Convert every line of the records below into a JSON list of strings, one string per line, skipping blank lines. Leave the pictures out of the list.

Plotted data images
■ ■ ■ ■ ■

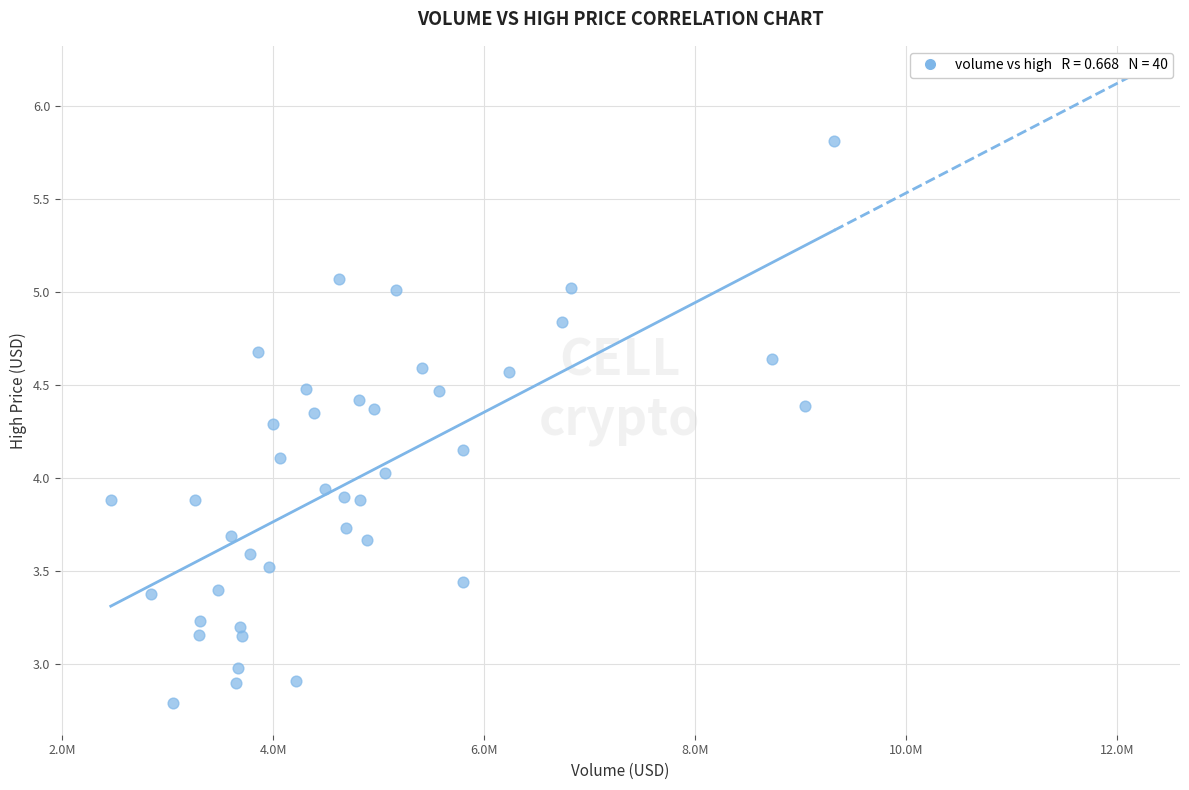

What is the range of X values (max minus min)?

6859884.5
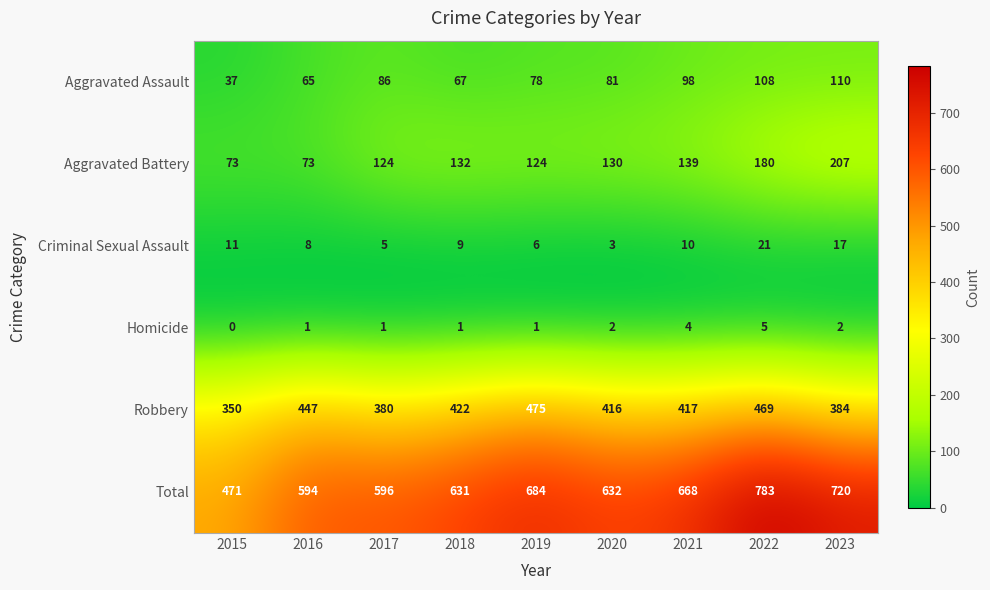

What is the greatest value displayed?

783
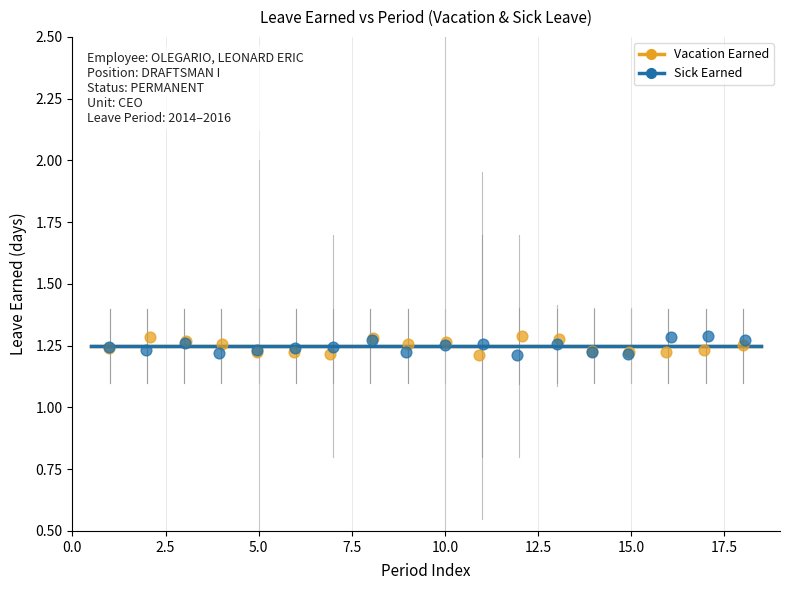

What are all the series names shown in the legend?

Vacation Earned, Sick Earned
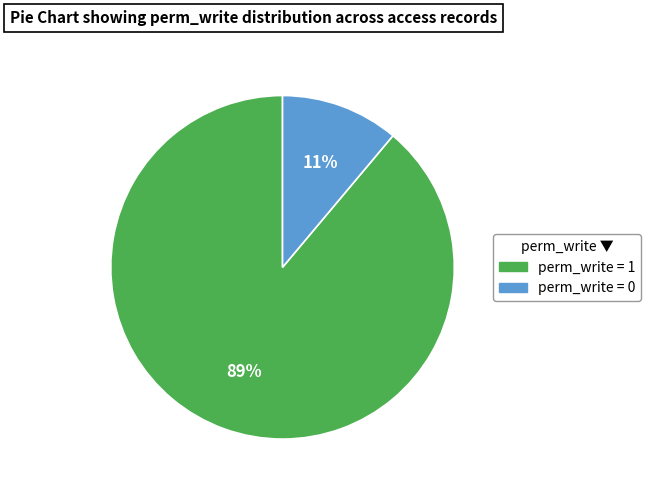

How many slices are in this pie chart?

2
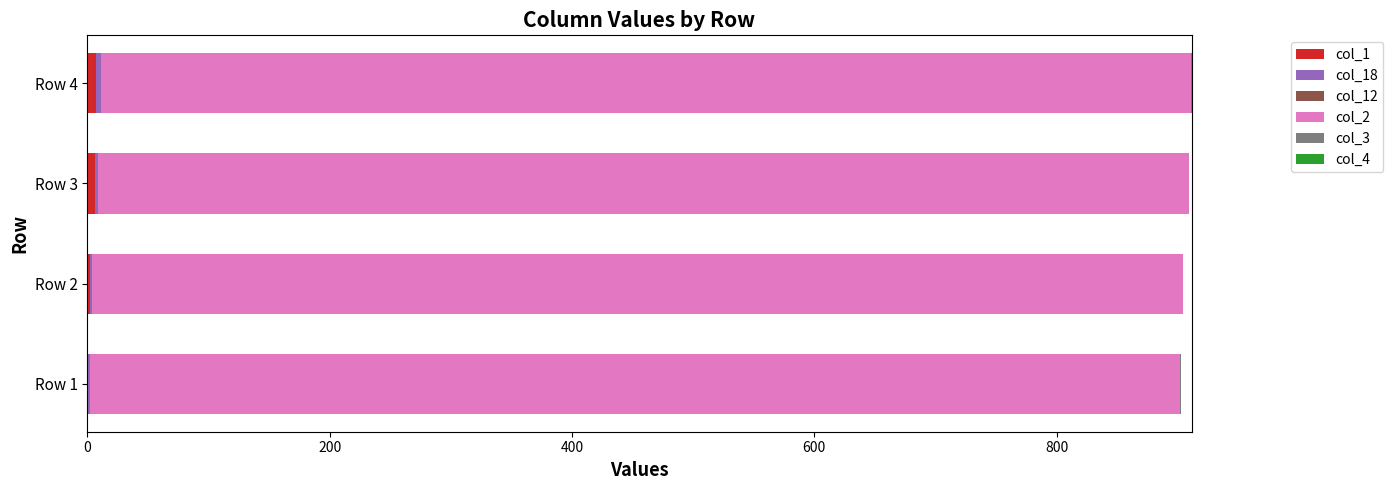

How many series are shown in this chart?

5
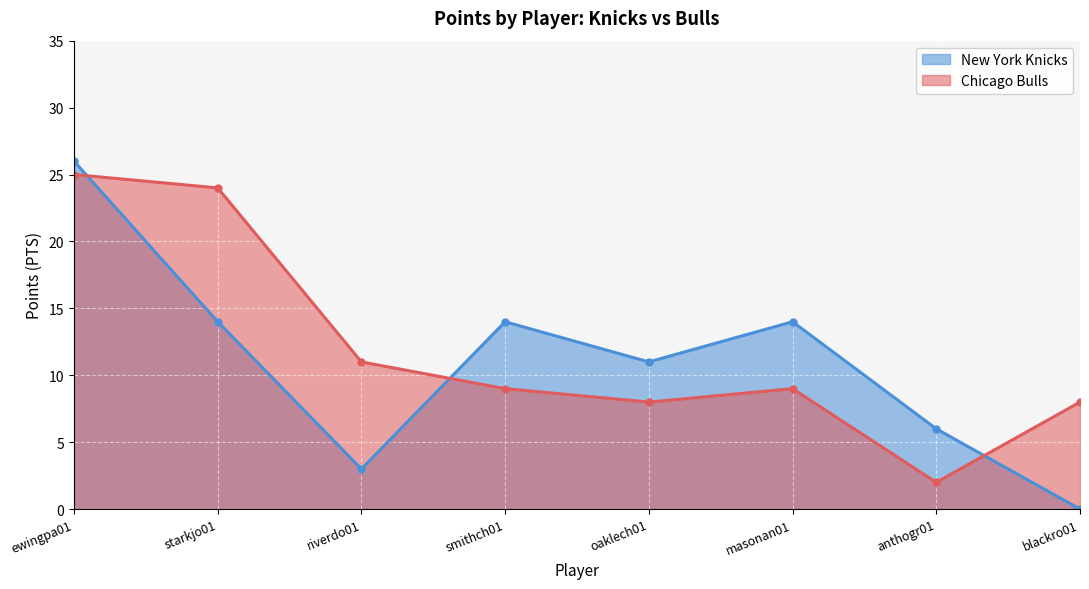

How many lines are shown in the chart?

2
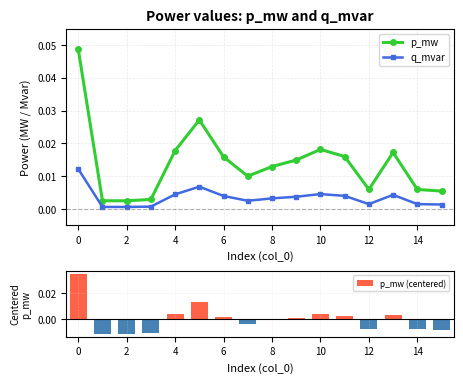

True or false: q_mvar has more than 1 points higher than both neighbors.

True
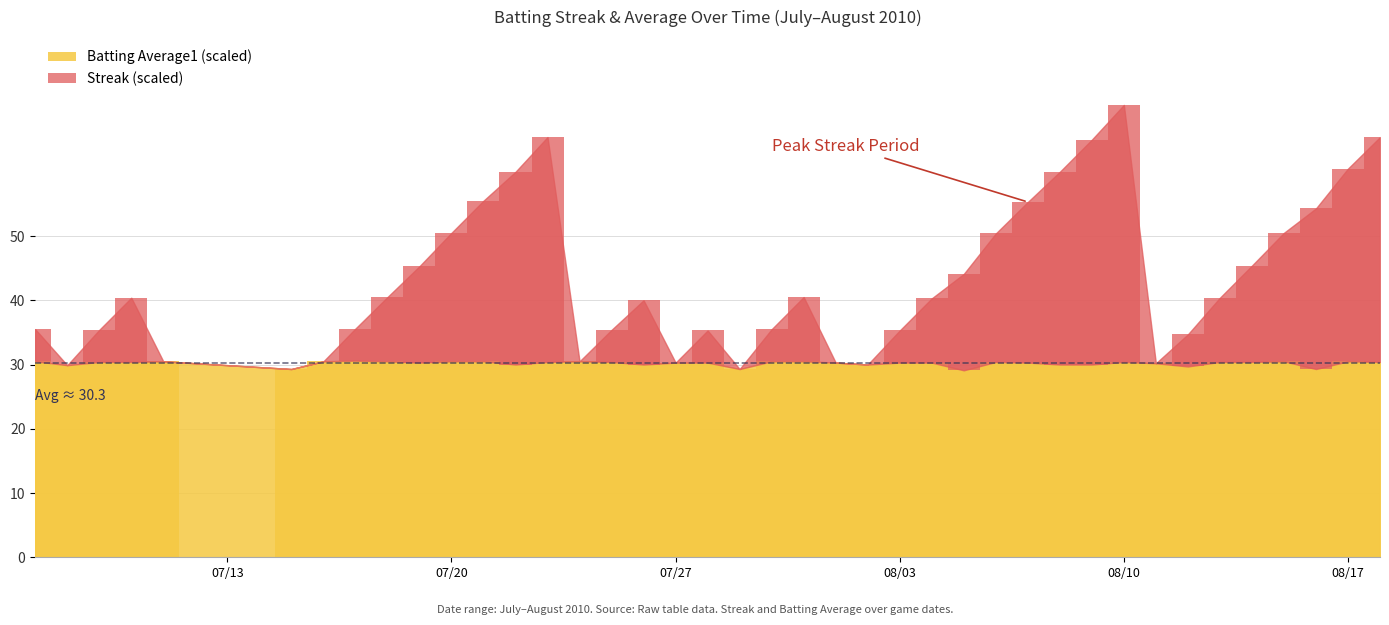

How many values in Streak are above zero?

30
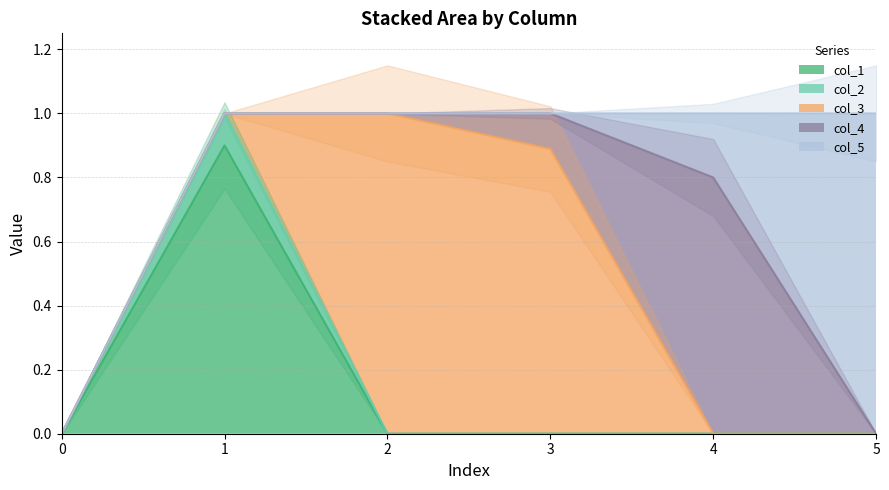

What is the difference between the col_4 values at 1 and 3?

0.1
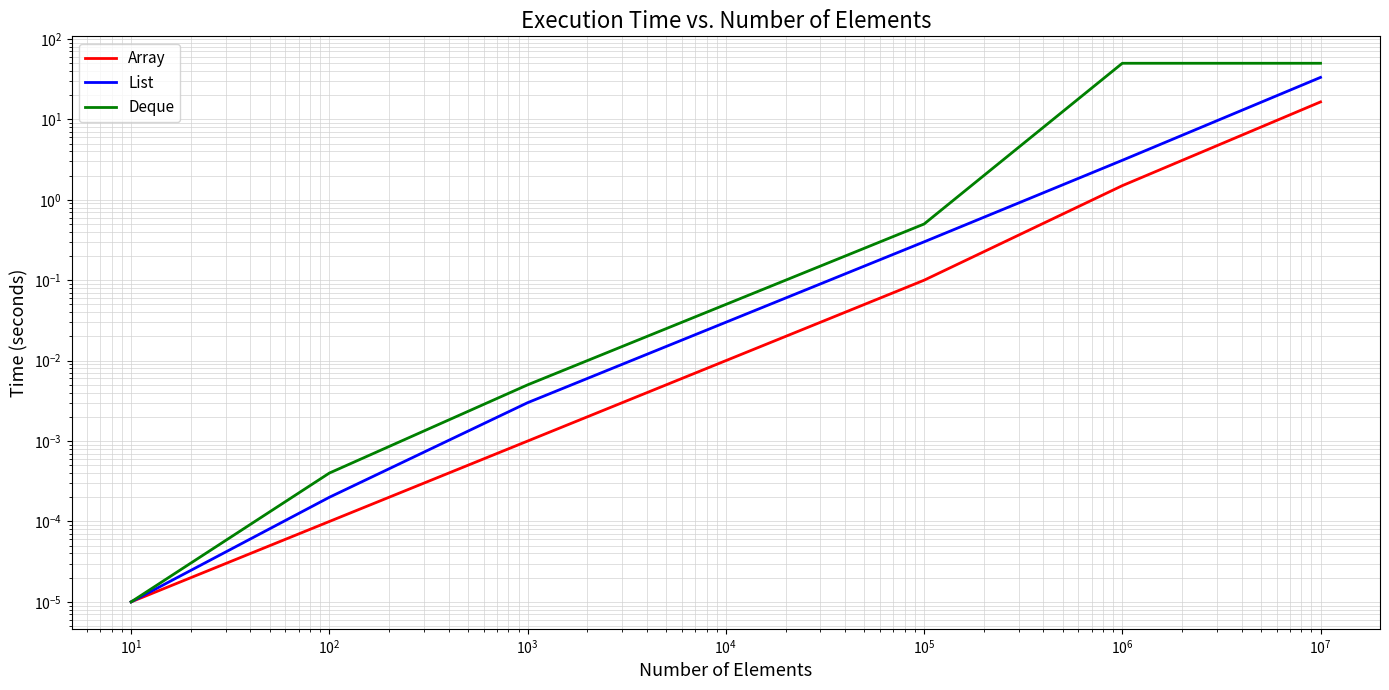

How many series are shown in this chart?

3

■ ■ ■ ■ ■

# Answer to this task
[
  "What is the range of X values (max minus min)?",
  "6859884.5",
  "What is the greatest value displayed?",
  "783",
  "What are all the series names shown in the legend?",
  "Vacation Earned, Sick Earned",
  "How many slices are in this pie chart?",
  "2",
  "How many series are shown in this chart?",
  "5",
  "How many lines are shown in the chart?",
  "2",
  "True or false: q_mvar has more than 1 points higher than both neighbors.",
  "True",
  "How many values in Streak are above zero?",
  "30",
  "What is the difference between the col_4 values at 1 and 3?",
  "0.1",
  "How many series are shown in this chart?",
  "3"
]